Nope, she had fully expected me to pick her up because, as she said during that conversation, it wasn't a problem the other times so she assumed I'd be doing it those last 2 days as well. She gave me a lot of grief about it actually and it irritated me. But I wasn't pissed off just yet.

So, I hung up irritated. I called her back maybe 10 min later to tell her to meet me in front of the library and to be ready because I wasn't waiting for her. She said okay so I thought things would work out.

While I was driving around trying to get to the library, she had called but I didn't hear my phone ring. Almost to her house, I just happened to look at my phone. Noticing she had called, I listened to my voicemail.

She had left a message telling me she had found a ride so don't worry about picking her up.

Now that pissed me the fuck off.

When someone calls you and says, "Ok, meet me here and I'll pick you up," and that person agrees, wouldn't you think they would no longer be looking for a ride?

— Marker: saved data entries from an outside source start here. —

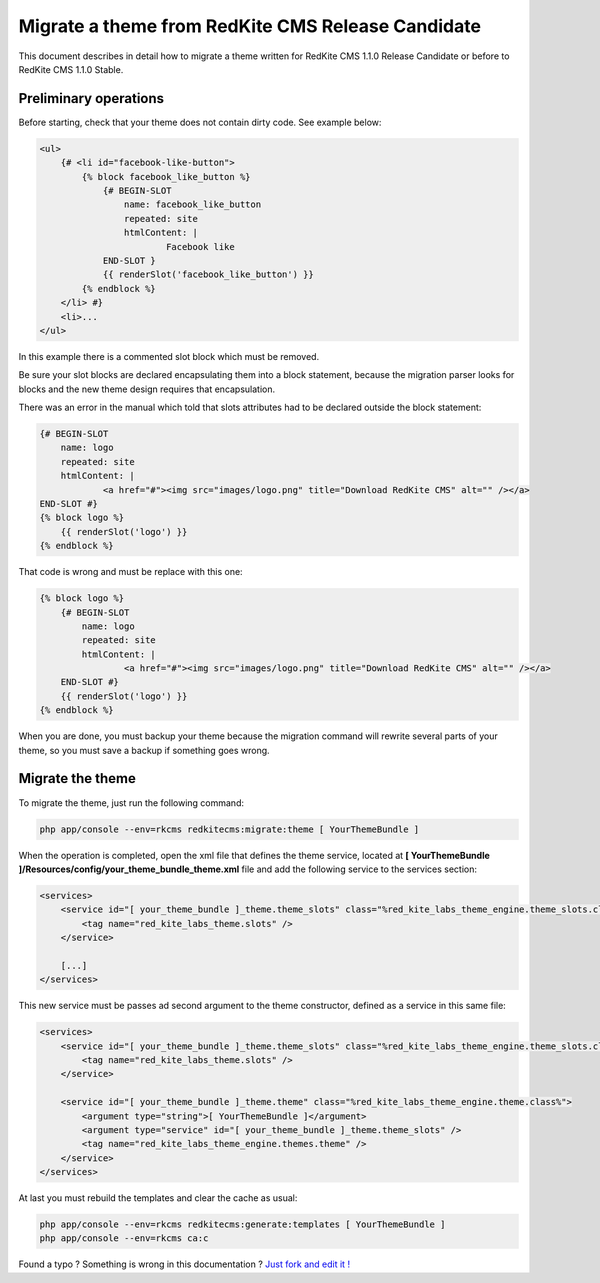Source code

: Migrate a theme from RedKite CMS Release Candidate
==================================================
This document describes in detail how to migrate a theme written for RedKite CMS 1.1.0
Release Candidate or before to RedKite CMS 1.1.0 Stable.

Preliminary operations
----------------------
Before starting, check that your theme does not contain dirty code. See example below:
	
.. code-block:: html+jinja

    <ul>
        {# <li id="facebook-like-button">
            {% block facebook_like_button %}
                {# BEGIN-SLOT
                    name: facebook_like_button
                    repeated: site
                    htmlContent: |
                            Facebook like
                END-SLOT }
                {{ renderSlot('facebook_like_button') }}
            {% endblock %}
        </li> #}
        <li>...
    </ul>
	
In this example there is a commented slot block which must be removed.

Be sure your slot blocks are declared encapsulating them into a block statement, because
the migration parser looks for blocks and the new theme design requires that encapsulation.

There was an error in the manual which told that slots attributes had to be declared
outside the block statement:

.. code-block:: html+jinja

    {# BEGIN-SLOT
        name: logo
        repeated: site
        htmlContent: |
                <a href="#"><img src="images/logo.png" title="Download RedKite CMS" alt="" /></a>
    END-SLOT #}
    {% block logo %}
        {{ renderSlot('logo') }}
    {% endblock %}
	
That code is wrong and must be replace with this one:
	
.. code-block:: html+jinja

    {% block logo %}
        {# BEGIN-SLOT
            name: logo
            repeated: site
            htmlContent: |
                    <a href="#"><img src="images/logo.png" title="Download RedKite CMS" alt="" /></a>
        END-SLOT #}
        {{ renderSlot('logo') }}
    {% endblock %}

When you are done, you must backup your theme because the migration command will rewrite
several parts of your theme, so you must save a backup if something goes wrong.

Migrate the theme
-----------------

To migrate the theme, just run the following command:

.. code-block:: text

    php app/console --env=rkcms redkitecms:migrate:theme [ YourThemeBundle ]

When the operation is completed, open the xml file that defines the theme service,
located at **[ YourThemeBundle ]/Resources/config/your_theme_bundle_theme.xml** file 
and add the following service to the services section:

.. code-block:: xml

    <services>
        <service id="[ your_theme_bundle ]_theme.theme_slots" class="%red_kite_labs_theme_engine.theme_slots.class%">
            <tag name="red_kite_labs_theme.slots" />
        </service>

        [...]
    </services>

This new service must be passes ad second argument to the theme constructor, defined
as a service in this same file:

.. code-block:: xml

    <services>
        <service id="[ your_theme_bundle ]_theme.theme_slots" class="%red_kite_labs_theme_engine.theme_slots.class%">
            <tag name="red_kite_labs_theme.slots" />
        </service>

        <service id="[ your_theme_bundle ]_theme.theme" class="%red_kite_labs_theme_engine.theme.class%">
            <argument type="string">[ YourThemeBundle ]</argument>
            <argument type="service" id="[ your_theme_bundle ]_theme.theme_slots" />
            <tag name="red_kite_labs_theme_engine.themes.theme" />
        </service>
    </services>
	
At last you must rebuild the templates and clear the cache as usual:

.. code-block:: text

    php app/console --env=rkcms redkitecms:generate:templates [ YourThemeBundle ]
    php app/console --env=rkcms ca:c


.. class:: fork-and-edit

Found a typo ? Something is wrong in this documentation ? `Just fork and edit it !`_

.. _`Just fork and edit it !`: https://github.com/redkite-labs/redkitecms-docs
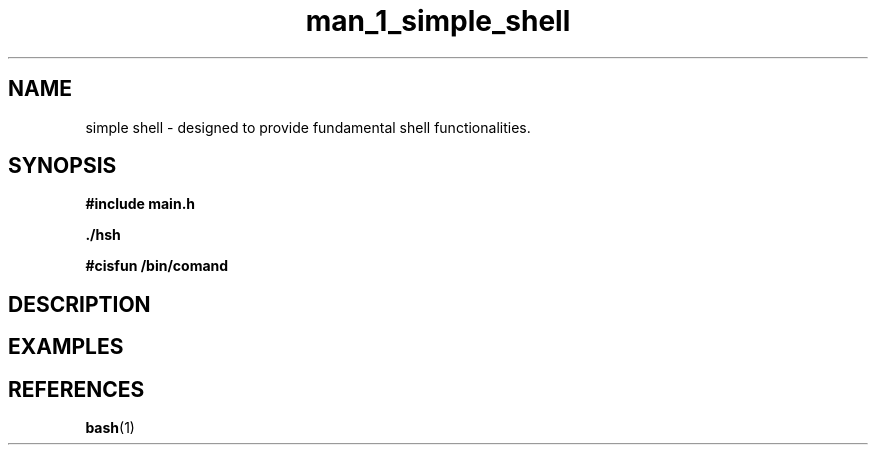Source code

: .TH man_1_simple_shell 1 "2024 - 08 - 17" "1.0" "shell manual"

.SH NAME
simple shell - designed to provide fundamental shell functionalities.

.SH SYNOPSIS
.B #include "main.h"
.sp
.B ./hsh
.sp
.B #cisfun /bin/comand

.SH DESCRIPTION
.\" Aquí va la descripción de tu shell.

.SH EXAMPLES
.\" Aquí van ejemplos de uso.

.SH REFERENCES
.sp
.BR bash (1)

Never has she apologized for that episode of miscommunication.

There was a 2nd incident that I can't remember the particulars of anymore. I think this latest one has blinded me to all else, lol. Maybe my Special Friend can remember since he's heard all this already. He even knows how to leave comments now, :).

My friend S. hasn't apologized for anything actually. Not the way she snarkily commented on my lack of "activism," not for finding a ride after I was already late, and not for whatever pissed me off after the 2nd incident.

I live by the 3 strikes rule and she's struck out.

What I have also noticed about my friend S., since I fight back, either she's not used to people fighting back or she just flat out doesn't like it.

She had put a Russell Pott's for Governor sign in her yard not too long ago but without asking her housemates (she had 4 others at the time). One of her housemates raised an objection, saying she found it offensive that S. didn't ask anyone else if it were okay to put the sign in the yard. I agreed with the housemate as I felt S. should have asked since it wasn't just her yard. She didn't like that too much, stating that she wanted the sign up to show her support for Potts and they'd just have to get over it.

I'm tired of being the voice in her ear reminding her that she has to take into consideration that people live their own lives how they feel they should live it. I'm tired of reminding her about empathy. And most of all, I'm tired of her forgetting about my job as Admin. Asst. and mom and that I commute while she has no kids, no bf's or husbands, no committments - not even a job - so she can volunteer as much as she wants. She lives less than 20 min from any "activist" oppourtunity. I don't.

And most importantly, I'm just tired of not being appreciated for what I've already done and/or contributed to this new movement. I'm only one person and I can do but so much.